In attempting to explain why “Liberals Should Worry About the IRS Scandal,” Eric Liu, a former speechwriter for Bill Clinton according to his bio, seems to have a rather short memory of the past few decades:
Things got this way because from Reagan to Gingrich to Fox News and the Tea Party, right-wingers have systematically and relentlessly adopted the language and iconography of American patriotism. They’ve claimed the flag and the history of the founding of the Republic as their own.
During that time, left-wingers responded too often by walking away from the contest. They laughed off the shameless jingoism of conservatives. They made patriotism ironic, the way Colbert’s giant eagle and giant flag are meant to be ridiculous. When the Tea Party first came on the scene, progressives rolled their eyes at all the tricorner hats and colonial garb. They didn’t ask themselves how they might don the mantle of love of country. In a sense, then, those hapless IRS bureaucrats in Cincinnati were performing their questionable task in an unquestionably rational way: liberals just don’t proclaim patriotism very much any more, so it was plausible to conclude that any organization using such rhetoric while seeking tax-exempt status must be a conservative outfit.
This is trouble. When words of the nation’s creedal origins and civic identity become mere partisan code, it’s bad not only for the party that no longer has access to them; it’s bad for the nation. Anyone who cares about civic education and the integrity of democracy has to be disturbed that in the word association game of contemporary politics, “Defend the Bill of Rights” and “Respect the Constitution” sound Republican.
Yes, how did that happen? It’s not like the liberals at Time photographed themselves a couple of years ago shredding the Constitution and asking if it still matters:
Oh, right. (Err, actually, oh, left). Actually, Time magazine began thinking of conservatives as The Other even before Republican founder Henry Luce permanently left the building in 1967. In 1966, the magazine founded four decades earlier by the son of Christian missionaries killed God; at the end of 1969, it determined that “Middle America” was its collective Man of the Year, writing in utterly baffled tones at how a majority of the nation could have voted for law & order candidate Richard Nixon after witnessing the blue-on-blue horrors of 1968.
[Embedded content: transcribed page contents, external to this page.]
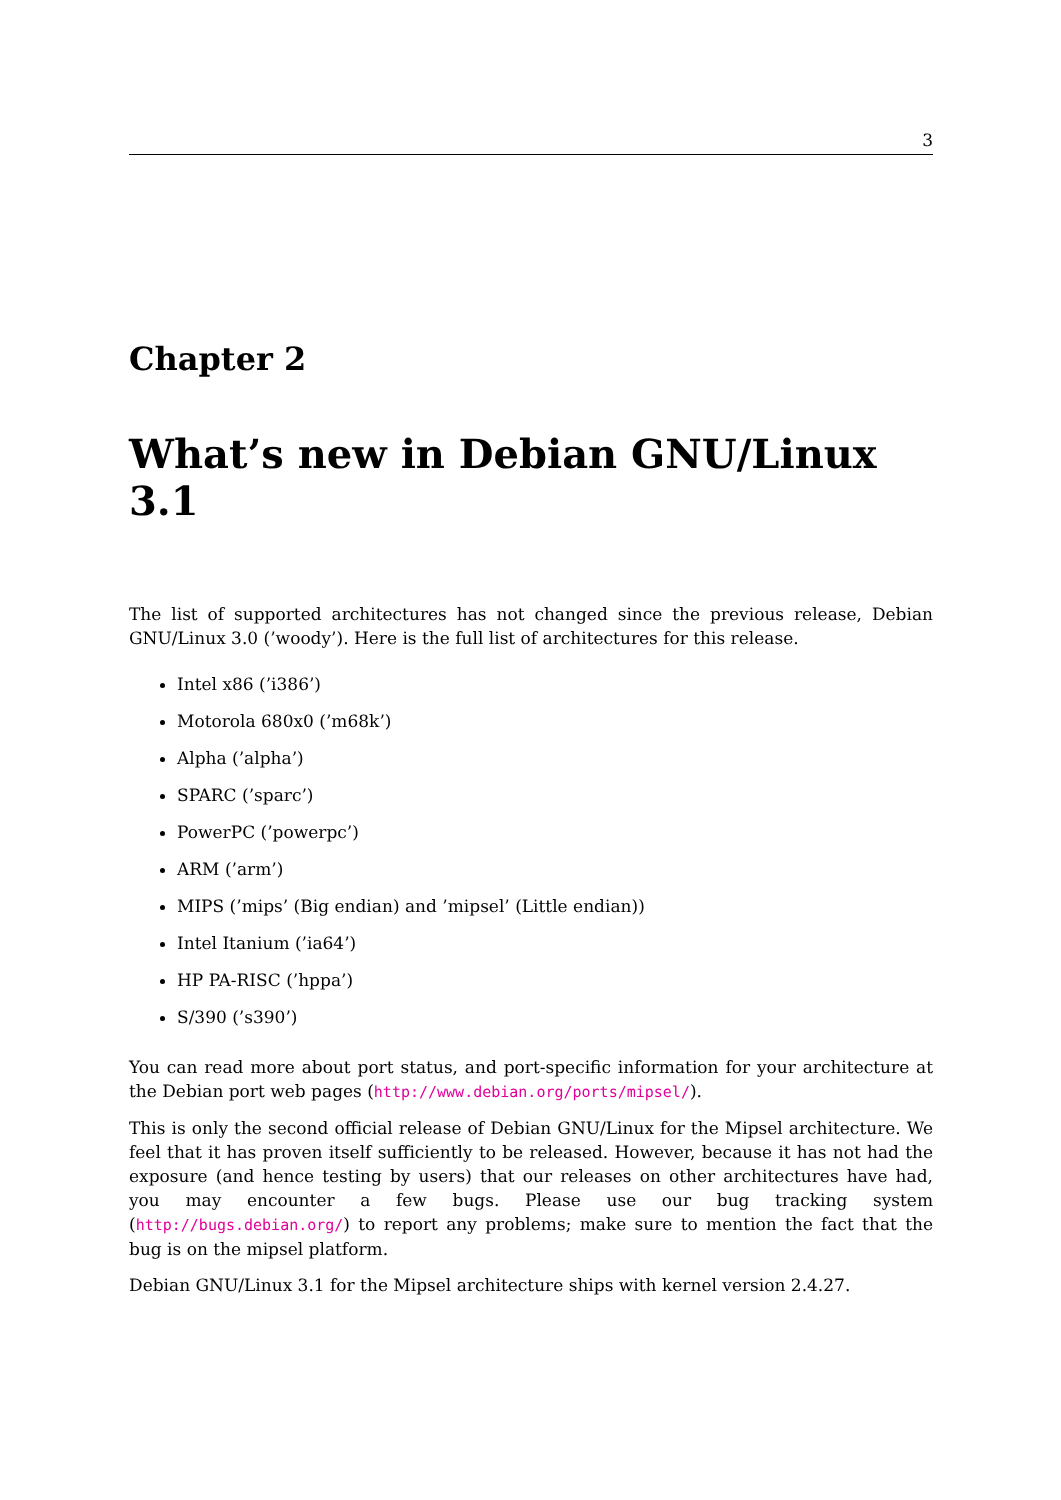3
Chapter 2
What’s new in Debian GNU/Linux 3.1
The list of supported architectures has not changed since the previous release, Debian GNU/Linux 3.0 (’woody’). Here is the full list of architectures for this release.
Intel x86 (’i386’)
Motorola 680x0 (’m68k’)
Alpha (’alpha’)
SPARC (’sparc’)
PowerPC (’powerpc’)
ARM (’arm’)
MIPS (’mips’ (Big endian) and ’mipsel’ (Little endian))
Intel Itanium (’ia64’)
HP PA-RISC (’hppa’)
S/390 (’s390’)
You can read more about port status, and port-specific information for your architecture at the Debian port web pages (http://www.debian.org/ports/mipsel/).
This is only the second official release of Debian GNU/Linux for the Mipsel architecture. We feel that it has proven itself sufficiently to be released. However, because it has not had the exposure (and hence testing by users) that our releases on other architectures have had, you may encounter a few bugs. Please use our bug tracking system (http://bugs.debian.org/) to report any problems; make sure to mention the fact that the bug is on the mipsel platform.
Debian GNU/Linux 3.1 for the Mipsel architecture ships with kernel version 2.4.27.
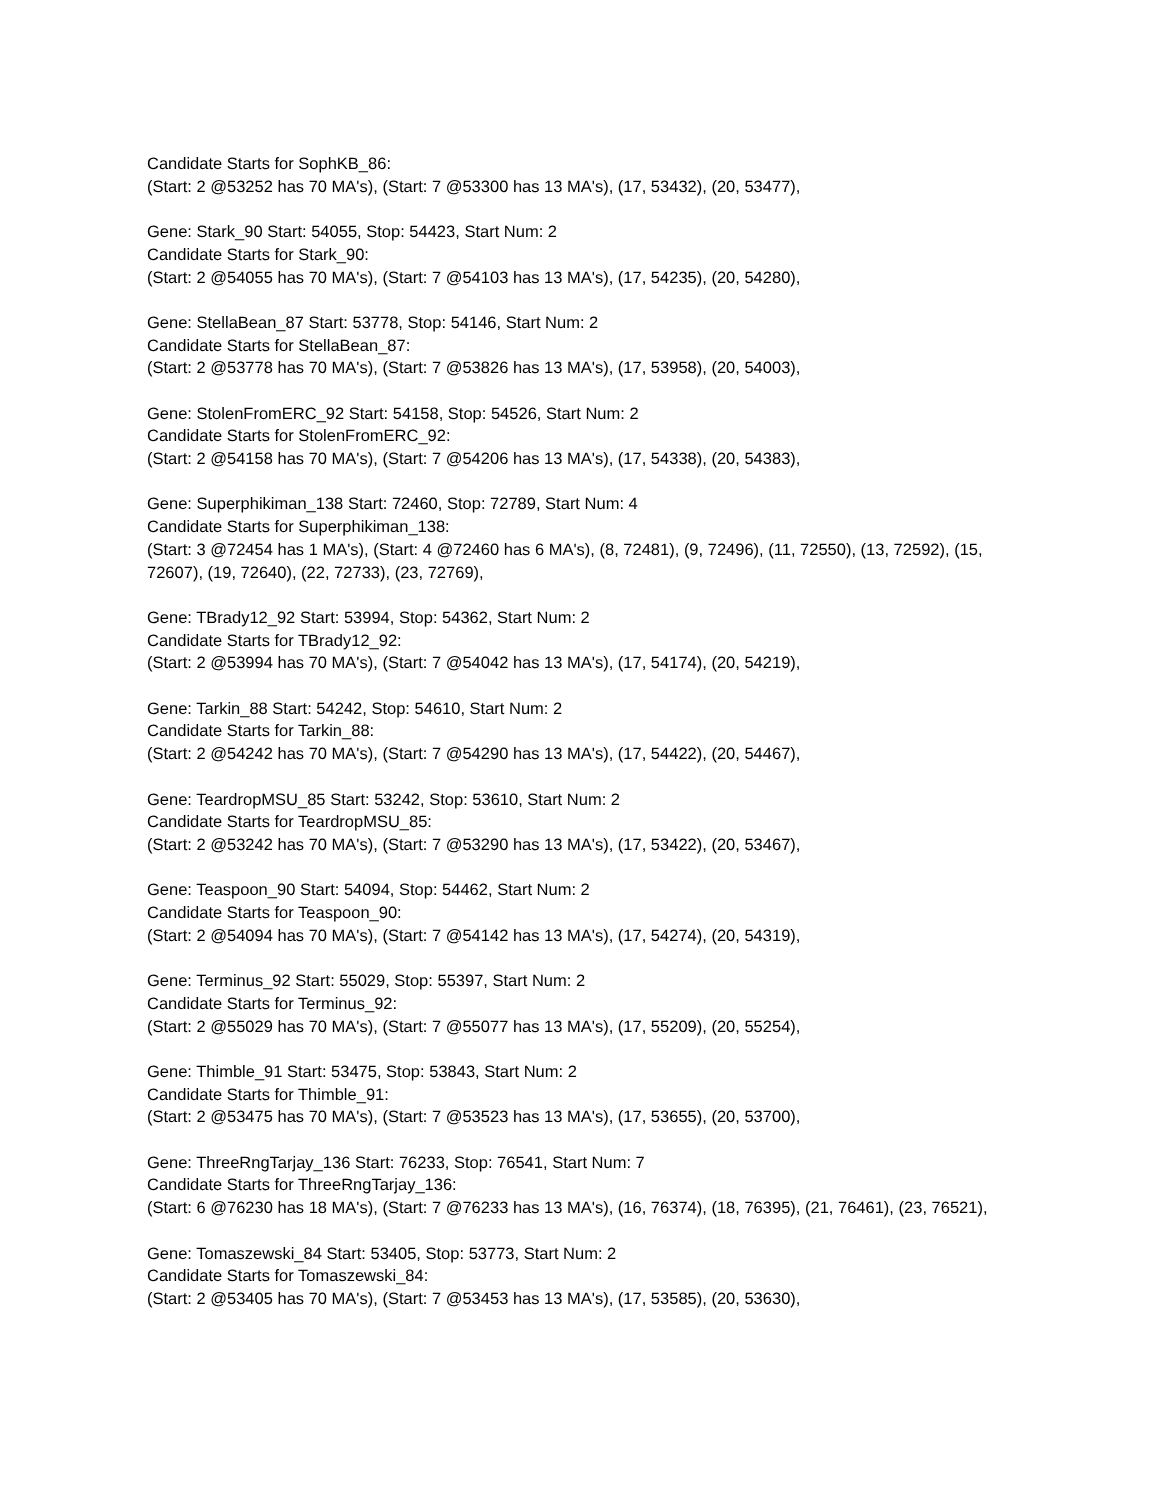Candidate Starts for SophKB_86:
(Start: 2 @53252 has 70 MA's), (Start: 7 @53300 has 13 MA's), (17, 53432), (20, 53477),
Gene: Stark_90 Start: 54055, Stop: 54423, Start Num: 2
Candidate Starts for Stark_90:
(Start: 2 @54055 has 70 MA's), (Start: 7 @54103 has 13 MA's), (17, 54235), (20, 54280),
Gene: StellaBean_87 Start: 53778, Stop: 54146, Start Num: 2
Candidate Starts for StellaBean_87:
(Start: 2 @53778 has 70 MA's), (Start: 7 @53826 has 13 MA's), (17, 53958), (20, 54003),
Gene: StolenFromERC_92 Start: 54158, Stop: 54526, Start Num: 2
Candidate Starts for StolenFromERC_92:
(Start: 2 @54158 has 70 MA's), (Start: 7 @54206 has 13 MA's), (17, 54338), (20, 54383),
Gene: Superphikiman_138 Start: 72460, Stop: 72789, Start Num: 4
Candidate Starts for Superphikiman_138:
(Start: 3 @72454 has 1 MA's), (Start: 4 @72460 has 6 MA's), (8, 72481), (9, 72496), (11, 72550), (13, 72592), (15, 72607), (19, 72640), (22, 72733), (23, 72769),
Gene: TBrady12_92 Start: 53994, Stop: 54362, Start Num: 2
Candidate Starts for TBrady12_92:
(Start: 2 @53994 has 70 MA's), (Start: 7 @54042 has 13 MA's), (17, 54174), (20, 54219),
Gene: Tarkin_88 Start: 54242, Stop: 54610, Start Num: 2
Candidate Starts for Tarkin_88:
(Start: 2 @54242 has 70 MA's), (Start: 7 @54290 has 13 MA's), (17, 54422), (20, 54467),
Gene: TeardropMSU_85 Start: 53242, Stop: 53610, Start Num: 2
Candidate Starts for TeardropMSU_85:
(Start: 2 @53242 has 70 MA's), (Start: 7 @53290 has 13 MA's), (17, 53422), (20, 53467),
Gene: Teaspoon_90 Start: 54094, Stop: 54462, Start Num: 2
Candidate Starts for Teaspoon_90:
(Start: 2 @54094 has 70 MA's), (Start: 7 @54142 has 13 MA's), (17, 54274), (20, 54319),
Gene: Terminus_92 Start: 55029, Stop: 55397, Start Num: 2
Candidate Starts for Terminus_92:
(Start: 2 @55029 has 70 MA's), (Start: 7 @55077 has 13 MA's), (17, 55209), (20, 55254),
Gene: Thimble_91 Start: 53475, Stop: 53843, Start Num: 2
Candidate Starts for Thimble_91:
(Start: 2 @53475 has 70 MA's), (Start: 7 @53523 has 13 MA's), (17, 53655), (20, 53700),
Gene: ThreeRngTarjay_136 Start: 76233, Stop: 76541, Start Num: 7
Candidate Starts for ThreeRngTarjay_136:
(Start: 6 @76230 has 18 MA's), (Start: 7 @76233 has 13 MA's), (16, 76374), (18, 76395), (21, 76461), (23, 76521),
Gene: Tomaszewski_84 Start: 53405, Stop: 53773, Start Num: 2
Candidate Starts for Tomaszewski_84:
(Start: 2 @53405 has 70 MA's), (Start: 7 @53453 has 13 MA's), (17, 53585), (20, 53630),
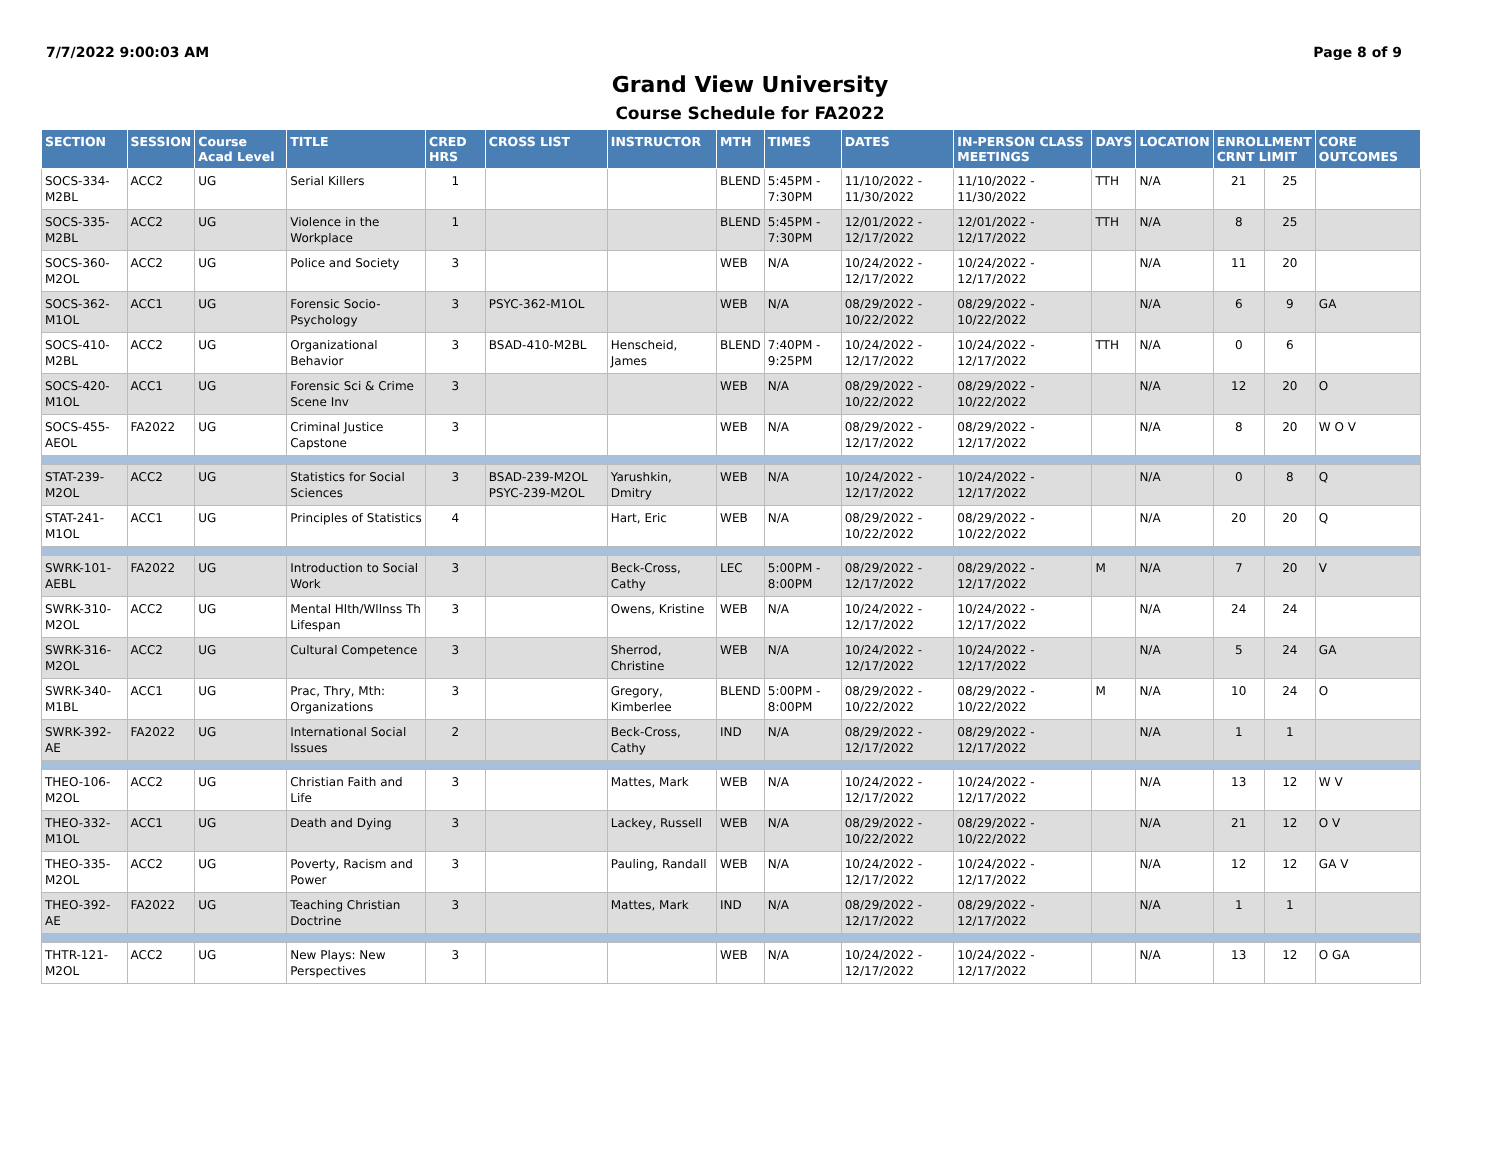7/7/2022 9:00:03 AM Page 8 of 9
Grand View University
Course Schedule for FA2022
| SECTION | SESSION | Course Acad Level | TITLE | CRED HRS | CROSS LIST | INSTRUCTOR | MTH | TIMES | DATES | IN-PERSON CLASS MEETINGS | DAYS | LOCATION | ENROLLMENT CRNT LIMIT | | CORE OUTCOMES |
| --- | --- | --- | --- | --- | --- | --- | --- | --- | --- | --- | --- | --- | --- | --- | --- |
| SOCS-334-M2BL | ACC2 | UG | Serial Killers | 1 | | | BLEND | 5:45PM - 7:30PM | 11/10/2022 - 11/30/2022 | 11/10/2022 - 11/30/2022 | TTH | N/A | 21 | 25 | |
| SOCS-335-M2BL | ACC2 | UG | Violence in the Workplace | 1 | | | BLEND | 5:45PM - 7:30PM | 12/01/2022 - 12/17/2022 | 12/01/2022 - 12/17/2022 | TTH | N/A | 8 | 25 | |
| SOCS-360-M2OL | ACC2 | UG | Police and Society | 3 | | | WEB | N/A | 10/24/2022 - 12/17/2022 | 10/24/2022 - 12/17/2022 | | N/A | 11 | 20 | |
| SOCS-362-M1OL | ACC1 | UG | Forensic Socio-Psychology | 3 | PSYC-362-M1OL | | WEB | N/A | 08/29/2022 - 10/22/2022 | 08/29/2022 - 10/22/2022 | | N/A | 6 | 9 | GA |
| SOCS-410-M2BL | ACC2 | UG | Organizational Behavior | 3 | BSAD-410-M2BL | Henscheid, James | BLEND | 7:40PM - 9:25PM | 10/24/2022 - 12/17/2022 | 10/24/2022 - 12/17/2022 | TTH | N/A | 0 | 6 | |
| SOCS-420-M1OL | ACC1 | UG | Forensic Sci & Crime Scene Inv | 3 | | | WEB | N/A | 08/29/2022 - 10/22/2022 | 08/29/2022 - 10/22/2022 | | N/A | 12 | 20 | O |
| SOCS-455-AEOL | FA2022 | UG | Criminal Justice Capstone | 3 | | | WEB | N/A | 08/29/2022 - 12/17/2022 | 08/29/2022 - 12/17/2022 | | N/A | 8 | 20 | W O V |
| STAT-239-M2OL | ACC2 | UG | Statistics for Social Sciences | 3 | BSAD-239-M2OL PSYC-239-M2OL | Yarushkin, Dmitry | WEB | N/A | 10/24/2022 - 12/17/2022 | 10/24/2022 - 12/17/2022 | | N/A | 0 | 8 | Q |
| STAT-241-M1OL | ACC1 | UG | Principles of Statistics | 4 | | Hart, Eric | WEB | N/A | 08/29/2022 - 10/22/2022 | 08/29/2022 - 10/22/2022 | | N/A | 20 | 20 | Q |
| SWRK-101-AEBL | FA2022 | UG | Introduction to Social Work | 3 | | Beck-Cross, Cathy | LEC | 5:00PM - 8:00PM | 08/29/2022 - 12/17/2022 | 08/29/2022 - 12/17/2022 | M | N/A | 7 | 20 | V |
| SWRK-310-M2OL | ACC2 | UG | Mental Hlth/Wllnss Th Lifespan | 3 | | Owens, Kristine | WEB | N/A | 10/24/2022 - 12/17/2022 | 10/24/2022 - 12/17/2022 | | N/A | 24 | 24 | |
| SWRK-316-M2OL | ACC2 | UG | Cultural Competence | 3 | | Sherrod, Christine | WEB | N/A | 10/24/2022 - 12/17/2022 | 10/24/2022 - 12/17/2022 | | N/A | 5 | 24 | GA |
| SWRK-340-M1BL | ACC1 | UG | Prac, Thry, Mth: Organizations | 3 | | Gregory, Kimberlee | BLEND | 5:00PM - 8:00PM | 08/29/2022 - 10/22/2022 | 08/29/2022 - 10/22/2022 | M | N/A | 10 | 24 | O |
| SWRK-392-AE | FA2022 | UG | International Social Issues | 2 | | Beck-Cross, Cathy | IND | N/A | 08/29/2022 - 12/17/2022 | 08/29/2022 - 12/17/2022 | | N/A | 1 | 1 | |
| THEO-106-M2OL | ACC2 | UG | Christian Faith and Life | 3 | | Mattes, Mark | WEB | N/A | 10/24/2022 - 12/17/2022 | 10/24/2022 - 12/17/2022 | | N/A | 13 | 12 | W V |
| THEO-332-M1OL | ACC1 | UG | Death and Dying | 3 | | Lackey, Russell | WEB | N/A | 08/29/2022 - 10/22/2022 | 08/29/2022 - 10/22/2022 | | N/A | 21 | 12 | O V |
| THEO-335-M2OL | ACC2 | UG | Poverty, Racism and Power | 3 | | Pauling, Randall | WEB | N/A | 10/24/2022 - 12/17/2022 | 10/24/2022 - 12/17/2022 | | N/A | 12 | 12 | GA V |
| THEO-392-AE | FA2022 | UG | Teaching Christian Doctrine | 3 | | Mattes, Mark | IND | N/A | 08/29/2022 - 12/17/2022 | 08/29/2022 - 12/17/2022 | | N/A | 1 | 1 | |
| THTR-121-M2OL | ACC2 | UG | New Plays: New Perspectives | 3 | | | WEB | N/A | 10/24/2022 - 12/17/2022 | 10/24/2022 - 12/17/2022 | | N/A | 13 | 12 | O GA |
Flash-forward to the 21st century, and we find CNN, which is owned by the same conglomerate that owns Time routinely sneered at the Tea Party in 2009 and 2010. Leftwing oikophobia continued as 2012 merged into the current year; Piers Morgan, described by Jeff Zucker, the president of CNN (expatriated from similarly left-wing NBC) as one of the network’s “foundation brands,” sneeringly described the Constitution as “your little book,” when handed a copy on-air by Ben Shapiro of Breitbart.com in early 2013. This was only a week or so after the New York Times ended the year by running an op-ed titled, “Let’s Give Up on the Constitution;” CBS would approvingly interview its author the following month.
If it’s true, as Liu writes, that “in the word association game of contemporary politics, ‘Defend the Bill of Rights’ and ‘Respect the Constitution,’ sound Republican,” it’s only because the left ceded those words long ago. The fact that they view their loss as merely “a game” is telling as well.